Currently, lifestyle interventions focused on physical activity, diet, and other health behaviors are often adopted as the main method of MS intervention, using a web-based platform or cooperating with home-care providers or general practitioners [6–11]. These interventions can improve the patient’s lifestyle to some extent, but they are mostly offered to urban community residents. Few MS intervention studies have focus on rural community residents.
Kunshan is located inside the Yangtze River Delta economic area, one of the fastest growing regions in China. Kunshan is unique because of its high population density. The population density in Kunshan was 646 persons/km2 in 2002 [12]. With population and economic growth, a special rural community arose. Since the population of the rural community has grown so large, with a large transient population, it is more difficult technically and politically to carry out standardized MS interventions and management in rural communities in Kunshan.
Medical literature, clinical practice and basic research had proved that TCM can effectively lower blood pressure, blood lipids, blood glucose, and treat the complications of diabetes [13–17]. Since the cause and pathogenesis of MS varies and people with MS are at higher risk of diabetes, coronary heart disease, and other cardiovascular diseases, it is more effective to intervene in MS using TCM-appropriate technology on the basis of Western medicine, with emphasis on integrity, systemic, dialectic, and tian ren he yi (a theory that man is an integral part of nature).
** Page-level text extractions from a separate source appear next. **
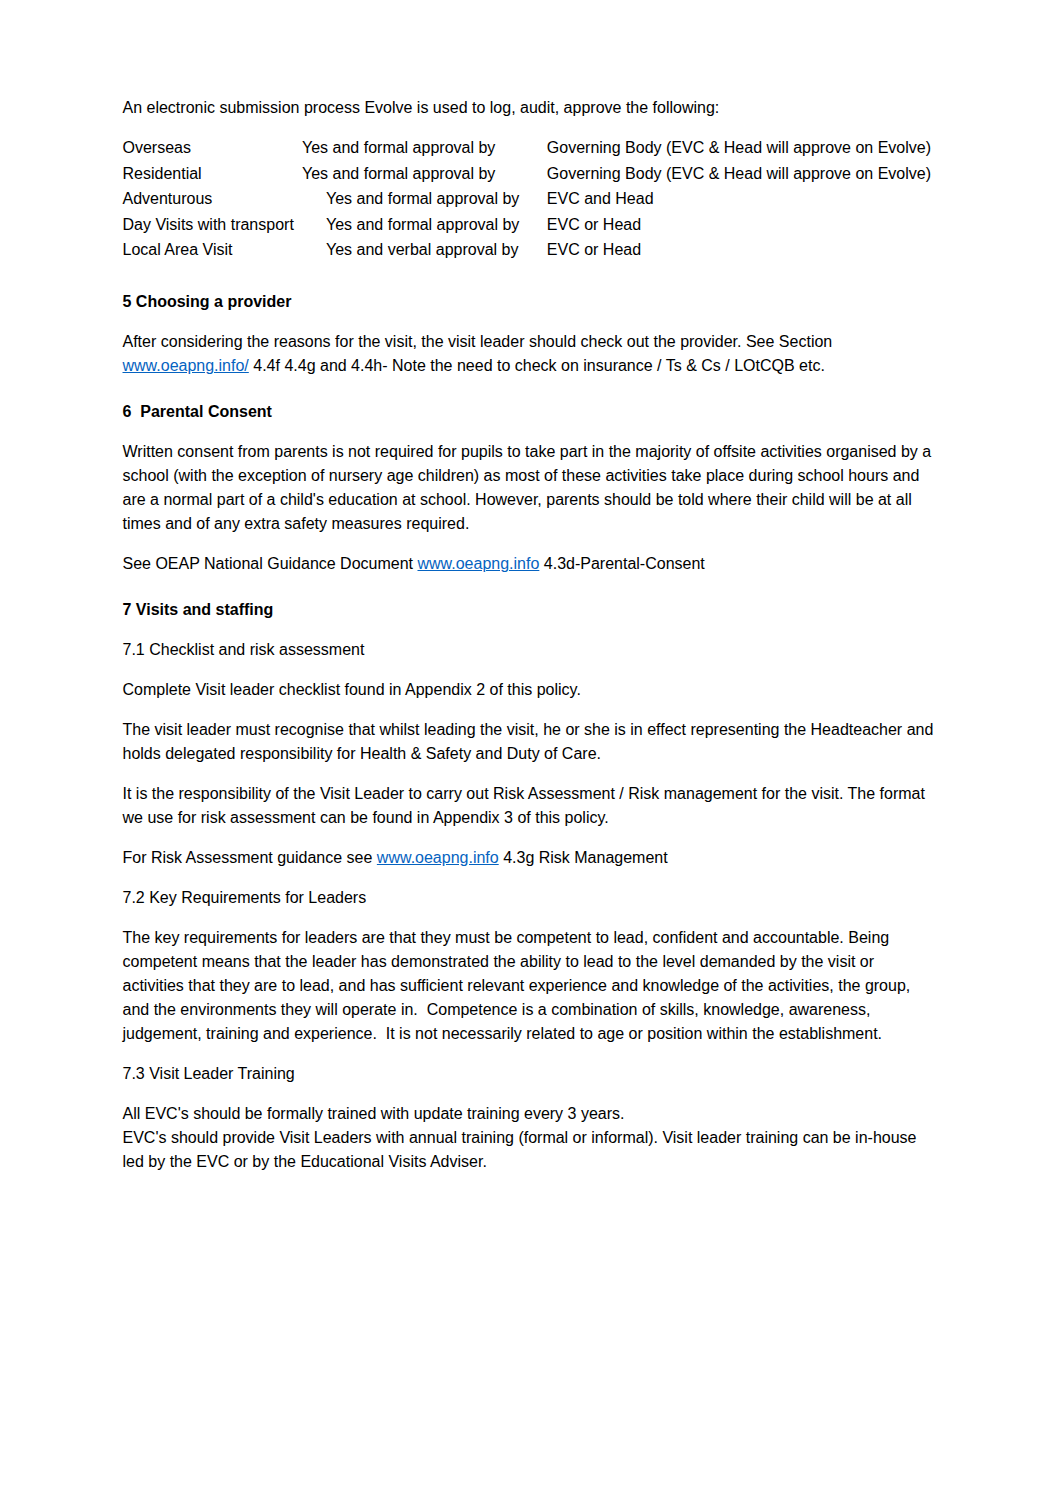An electronic submission process Evolve is used to log, audit, approve the following:
| Overseas | Yes and formal approval by | Governing Body (EVC & Head will approve on Evolve) |
| Residential | Yes and formal approval by | Governing Body (EVC & Head will approve on Evolve) |
| Adventurous | Yes and formal approval by | EVC and Head |
| Day Visits with transport | Yes and formal approval by | EVC or Head |
| Local Area Visit | Yes and verbal approval by | EVC or Head |
5 Choosing a provider
After considering the reasons for the visit, the visit leader should check out the provider. See Section www.oeapng.info/ 4.4f 4.4g and 4.4h- Note the need to check on insurance / Ts & Cs / LOtCQB etc.
6 Parental Consent
Written consent from parents is not required for pupils to take part in the majority of offsite activities organised by a school (with the exception of nursery age children) as most of these activities take place during school hours and are a normal part of a child's education at school. However, parents should be told where their child will be at all times and of any extra safety measures required.
See OEAP National Guidance Document www.oeapng.info 4.3d-Parental-Consent
7 Visits and staffing
7.1 Checklist and risk assessment
Complete Visit leader checklist found in Appendix 2 of this policy.
The visit leader must recognise that whilst leading the visit, he or she is in effect representing the Headteacher and holds delegated responsibility for Health & Safety and Duty of Care.
It is the responsibility of the Visit Leader to carry out Risk Assessment / Risk management for the visit. The format we use for risk assessment can be found in Appendix 3 of this policy.
For Risk Assessment guidance see www.oeapng.info 4.3g Risk Management
7.2 Key Requirements for Leaders
The key requirements for leaders are that they must be competent to lead, confident and accountable. Being competent means that the leader has demonstrated the ability to lead to the level demanded by the visit or activities that they are to lead, and has sufficient relevant experience and knowledge of the activities, the group, and the environments they will operate in. Competence is a combination of skills, knowledge, awareness, judgement, training and experience. It is not necessarily related to age or position within the establishment.
7.3 Visit Leader Training
All EVC's should be formally trained with update training every 3 years.
EVC's should provide Visit Leaders with annual training (formal or informal). Visit leader training can be in-house led by the EVC or by the Educational Visits Adviser.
Therefore, we put forward a novel community-based intervention, using integrated traditional Chinese and Western medicine on the basis of community health service, carrying out a study by the intervention and management of MS in rural residents.
Material and Methods
This study was conducted by the health care institutions of Zhoushi (a town in Kunshan) and our team. We did MS intervention from 2011 to 2013 for the rural community resident population aged 45 years and above in Zhoushi. There were 13 912 people who received a health examination. Among those people, 1964 persons were MS patients, and among them 630 agreed to participate in the intervention. In the end, 598 persons had the health examination and health behavior questionnaire before and after the intervention. This study was approved by the local ethics committee.
Participants
Inclusion criteria:
Participants with MS (based on the Chinese Diabetes Society 2004 criteria) [5];
Participants aged 45 years and above.
Exclusion criteria:
Inability to exercise;
Refused to attend.
Intervention
Building “healthy life self-help program”
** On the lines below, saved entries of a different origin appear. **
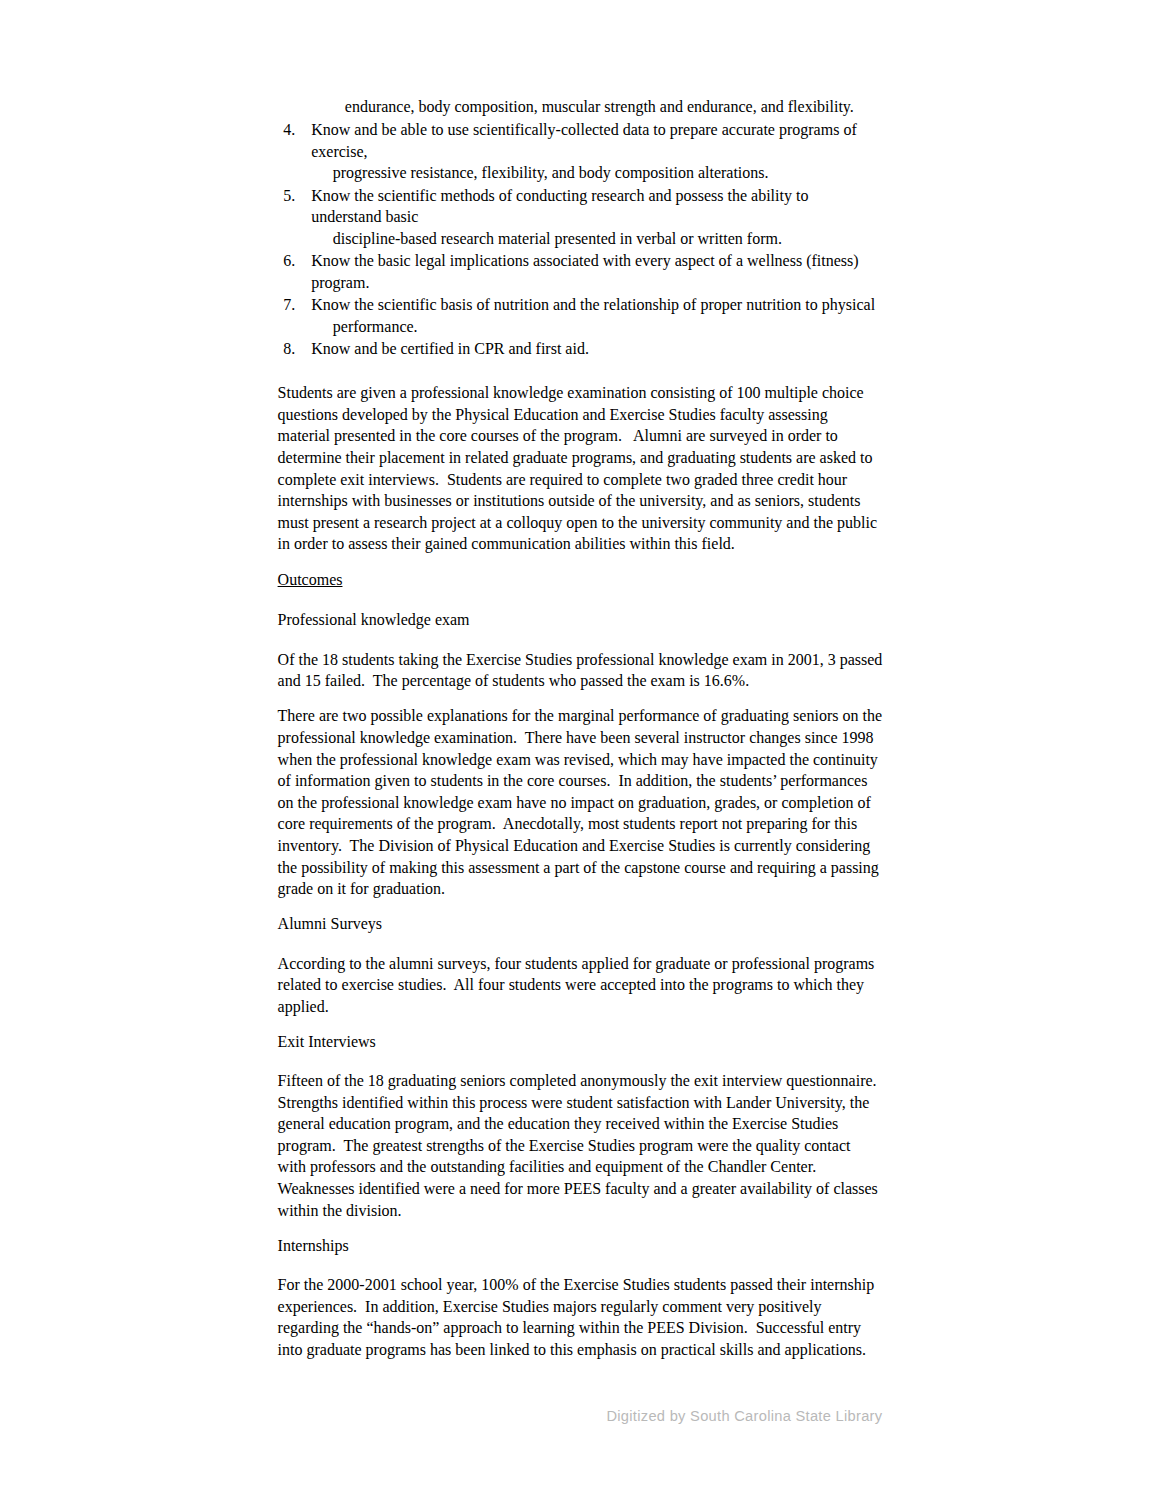endurance, body composition, muscular strength and endurance, and flexibility.
4. Know and be able to use scientifically-collected data to prepare accurate programs of exercise, progressive resistance, flexibility, and body composition alterations.
5. Know the scientific methods of conducting research and possess the ability to understand basic discipline-based research material presented in verbal or written form.
6. Know the basic legal implications associated with every aspect of a wellness (fitness) program.
7. Know the scientific basis of nutrition and the relationship of proper nutrition to physical performance.
8. Know and be certified in CPR and first aid.
Students are given a professional knowledge examination consisting of 100 multiple choice questions developed by the Physical Education and Exercise Studies faculty assessing material presented in the core courses of the program. Alumni are surveyed in order to determine their placement in related graduate programs, and graduating students are asked to complete exit interviews. Students are required to complete two graded three credit hour internships with businesses or institutions outside of the university, and as seniors, students must present a research project at a colloquy open to the university community and the public in order to assess their gained communication abilities within this field.
Outcomes
Professional knowledge exam
Of the 18 students taking the Exercise Studies professional knowledge exam in 2001, 3 passed and 15 failed. The percentage of students who passed the exam is 16.6%.
There are two possible explanations for the marginal performance of graduating seniors on the professional knowledge examination. There have been several instructor changes since 1998 when the professional knowledge exam was revised, which may have impacted the continuity of information given to students in the core courses. In addition, the students’ performances on the professional knowledge exam have no impact on graduation, grades, or completion of core requirements of the program. Anecdotally, most students report not preparing for this inventory. The Division of Physical Education and Exercise Studies is currently considering the possibility of making this assessment a part of the capstone course and requiring a passing grade on it for graduation.
Alumni Surveys
According to the alumni surveys, four students applied for graduate or professional programs related to exercise studies. All four students were accepted into the programs to which they applied.
Exit Interviews
Fifteen of the 18 graduating seniors completed anonymously the exit interview questionnaire. Strengths identified within this process were student satisfaction with Lander University, the general education program, and the education they received within the Exercise Studies program. The greatest strengths of the Exercise Studies program were the quality contact with professors and the outstanding facilities and equipment of the Chandler Center. Weaknesses identified were a need for more PEES faculty and a greater availability of classes within the division.
Internships
For the 2000-2001 school year, 100% of the Exercise Studies students passed their internship experiences. In addition, Exercise Studies majors regularly comment very positively regarding the “hands-on” approach to learning within the PEES Division. Successful entry into graduate programs has been linked to this emphasis on practical skills and applications.
Digitized by South Carolina State Library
“Healthy life self-help program” was run by the community health services center. The program serves subjects by forming self-management groups and conducting monthly activities. Since the main working methods are health education, health guidance, and health intervention, people in the program can take part in activities like regularly self-help health examination, health knowledge lecture, prevention measure guide, and early disease screening, which can help residents adopt a healthy lifestyle, make early health interventions, lead people to self-involvement and self-management, and improve the quality of life. Details were as follows:
Diagnostic equipment such as a food quantitative model, automatic arm tube type blood pressure monitor, automatic height and weight measurement instrument, blood glucose meter, body fat meter, and rehabilitation activities equipment are furnished in the program for the subjects. With the food quantitative model, patients could make diet choices more intuitively, feeling the weight, size, and thickness of food by looking and touching. With other equipment we measured height, weight, blood pressure, blood glucose, and body fat for the subjects. All the measures above are free so we can constantly monitor different factors of the subjects, and we can also help the subjects strengthen the sense of self-management.
Lectures and on-site consultation were held for the subjects, during which physicians and nurses would give lectures about basic knowledge of diabetes, diet therapy, exercise therapy, medication, and so on.
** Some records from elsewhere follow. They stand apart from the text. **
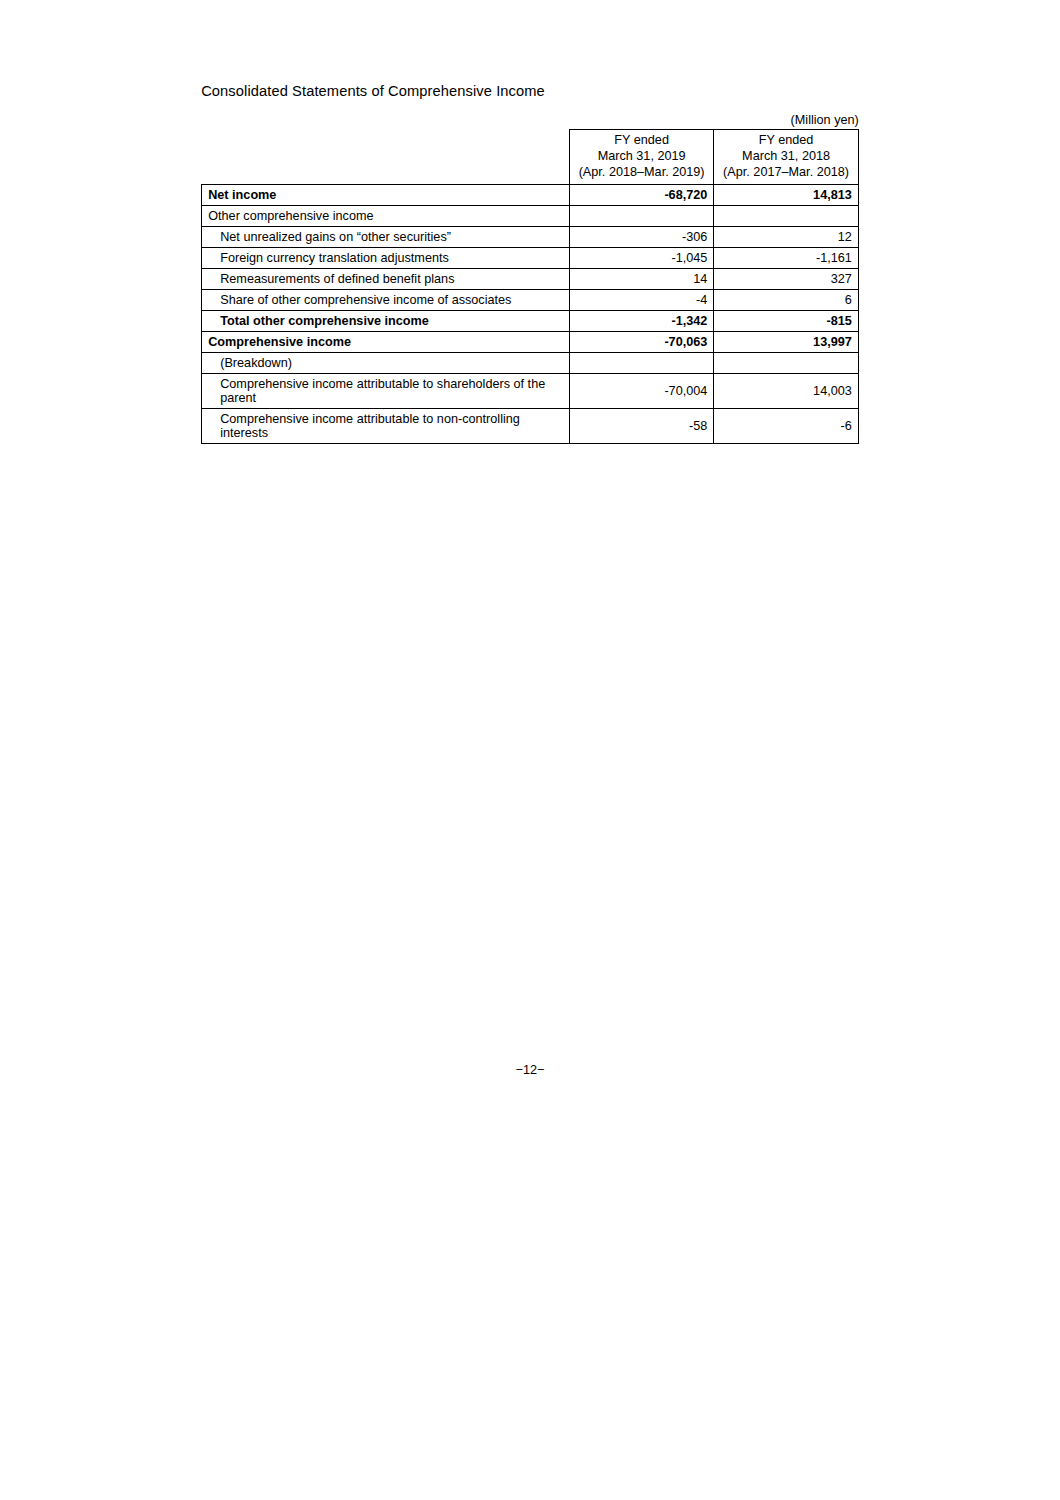Consolidated Statements of Comprehensive Income
(Million yen)
| | FY ended March 31, 2019 (Apr. 2018–Mar. 2019) | FY ended March 31, 2018 (Apr. 2017–Mar. 2018) |
| --- | --- | --- |
| Net income | -68,720 | 14,813 |
| Other comprehensive income | | |
| Net unrealized gains on “other securities” | -306 | 12 |
| Foreign currency translation adjustments | -1,045 | -1,161 |
| Remeasurements of defined benefit plans | 14 | 327 |
| Share of other comprehensive income of associates | -4 | 6 |
| Total other comprehensive income | -1,342 | -815 |
| Comprehensive income | -70,063 | 13,997 |
| (Breakdown) | | |
| Comprehensive income attributable to shareholders of the parent | -70,004 | 14,003 |
| Comprehensive income attributable to non-controlling interests | -58 | -6 |
−12−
Other activities aimed to develop self-management skills and establish confidence in improving health for the subjects, such as training on blood glucose monitoring and insulin injection.
The application of TCM appropriate technologies
We identified the TCM constitution of the subjects using the software named TCM constitution evaluation system. On the basis of the evaluation results, we used acupuncture, massage, daoyin, tai chi, and meridian flap to mobilize the residents’ body’s natural balance fully. At the same time, we used diet and medication to complement the vigor of the residents, which can improve the body’s resistance to disease inside and outside. Details were as follows:
Give different dietary suggestions to different subjects according to their TCM constitution so as to keep the balance of Yin and Yang. Eat less but often was advocated. Details are as follows: Do not eat any sugar products such as candy. Eat less starch products like Chinese yam, less oily foods like peanuts, less high-cholesterol foods like yolk. Eat more whole grains such as oatmeal, bean products, and vegetables.
One of the characteristics of TCM is dialectical treatment. Most of the MS patients have disorders on the balance of Yin and Yang. So we took TCM treatments respectively depending on the subjects’ TCM constitution, which can improve the body’s internal environment. At the same time, we took treatments of tonifying to avoid the liver and kidney damage because of the long-term use of Western medicine, took traditional massage and medicinal food diet to delay the complications of MS.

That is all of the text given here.